___ Texto de lectura

Germán Dehesa: la crónica puertas adentro

Ago 22 • destacamos, principales, Reflexiones • 4031 Views • No hay comentarios en Germán Dehesa: la crónica puertas adentro

/

Este próximo septiembre se cumplen 10 años de la partida del periodista Germán Dehesa, quien desde sus textos expuso las improntas de la vida pública y privada de la clase media mexicana

/

POR JOSÉ MONTELONGO

Promesas de Churchill ante la inminencia de la guerra: sangre, sudor y lágrimas. Promesas de la vida ante la inminencia de la paternidad: ídem, ídem, ídem, y además líquido amniótico, orina, meconio, saliva, vómito, leche materna, reflujo, caca, pus, suero y cantidades industriales de baba, diferida a lo largo de los años y desparramada por una variedad de causas, desde el sobrenatural gozo de ver sonreír a tu criatura hasta la contemplación de las burradas que va a cometer en la vida. En la guerra se derraman algunos líquidos elementales; en la paternidad, todos y cada uno.

 

 

Y sin embargo la paternidad ocupa poco espacio en nuestra literatura.

 

 

La piedad (o su reverso, el odio al padre) ha producido obras memorables: la Oración del 9 de febrero, el libro más fervoroso de Alfonso Reyes; los versos de sonámbulo adolorido que lamentan la muerte del Mayor Sabines; la ardiente prosa de Beber un cáliz, volumen perdurable entre los que escribió Ricardo Garibay; la gravidez y la ingravidez (el poder y el perdón) en el poema de Jorge Hernández Campos; el famoso librito, cuyo nombre se me escapa, donde Juan Preciado visita Comala para buscar a su padre, y otros muchos en que hijas o hijos ajustan cuentas con sus progenitores.

______

- Objetivo del ejercicio: Según el texto de lectura, ¿qué prometió Churchill ante la inminencia de la guerra?

___ Información mostrada

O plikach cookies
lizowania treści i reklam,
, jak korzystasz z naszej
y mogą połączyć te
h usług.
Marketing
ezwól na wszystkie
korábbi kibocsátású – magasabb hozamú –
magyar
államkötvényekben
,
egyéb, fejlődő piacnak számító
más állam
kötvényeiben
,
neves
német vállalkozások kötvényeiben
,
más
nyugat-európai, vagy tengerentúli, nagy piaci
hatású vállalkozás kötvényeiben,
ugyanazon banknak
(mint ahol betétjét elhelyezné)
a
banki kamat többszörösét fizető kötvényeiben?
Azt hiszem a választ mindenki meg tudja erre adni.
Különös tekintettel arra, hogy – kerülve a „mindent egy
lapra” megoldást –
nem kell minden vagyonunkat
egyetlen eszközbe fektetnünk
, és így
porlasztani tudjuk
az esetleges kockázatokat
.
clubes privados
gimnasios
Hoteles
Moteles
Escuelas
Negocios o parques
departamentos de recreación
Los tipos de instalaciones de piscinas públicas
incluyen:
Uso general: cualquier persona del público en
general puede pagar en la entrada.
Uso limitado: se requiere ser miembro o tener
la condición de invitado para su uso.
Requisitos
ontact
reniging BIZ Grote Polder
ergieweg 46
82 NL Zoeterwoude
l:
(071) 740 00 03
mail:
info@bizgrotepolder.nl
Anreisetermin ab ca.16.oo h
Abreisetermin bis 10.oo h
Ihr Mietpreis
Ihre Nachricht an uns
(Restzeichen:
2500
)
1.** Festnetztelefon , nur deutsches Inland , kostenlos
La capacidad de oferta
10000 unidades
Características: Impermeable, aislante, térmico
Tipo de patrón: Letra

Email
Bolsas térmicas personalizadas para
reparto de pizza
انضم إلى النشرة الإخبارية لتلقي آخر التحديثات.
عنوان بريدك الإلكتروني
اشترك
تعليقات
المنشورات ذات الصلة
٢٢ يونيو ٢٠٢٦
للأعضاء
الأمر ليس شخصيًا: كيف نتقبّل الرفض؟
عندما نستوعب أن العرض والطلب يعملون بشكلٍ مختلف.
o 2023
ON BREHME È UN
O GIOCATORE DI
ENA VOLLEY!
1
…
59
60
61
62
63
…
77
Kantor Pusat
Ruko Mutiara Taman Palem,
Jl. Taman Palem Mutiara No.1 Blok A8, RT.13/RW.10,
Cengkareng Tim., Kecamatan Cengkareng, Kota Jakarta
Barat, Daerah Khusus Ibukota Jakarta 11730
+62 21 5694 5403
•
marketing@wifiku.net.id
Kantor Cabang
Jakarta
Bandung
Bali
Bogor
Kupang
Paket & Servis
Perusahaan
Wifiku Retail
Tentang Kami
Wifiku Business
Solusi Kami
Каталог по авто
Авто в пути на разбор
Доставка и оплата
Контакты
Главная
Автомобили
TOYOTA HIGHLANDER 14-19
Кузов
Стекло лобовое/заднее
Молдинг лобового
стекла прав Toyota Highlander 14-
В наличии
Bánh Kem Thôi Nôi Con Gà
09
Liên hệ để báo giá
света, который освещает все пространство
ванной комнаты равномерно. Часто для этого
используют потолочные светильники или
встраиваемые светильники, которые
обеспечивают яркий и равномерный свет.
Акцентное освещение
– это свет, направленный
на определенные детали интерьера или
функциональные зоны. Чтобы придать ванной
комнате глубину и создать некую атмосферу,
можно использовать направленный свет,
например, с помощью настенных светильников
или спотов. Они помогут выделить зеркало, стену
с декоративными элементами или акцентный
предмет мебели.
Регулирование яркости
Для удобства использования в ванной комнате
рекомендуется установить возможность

______

- Solución del ejercicio: Sangre, sudor y lágrimas.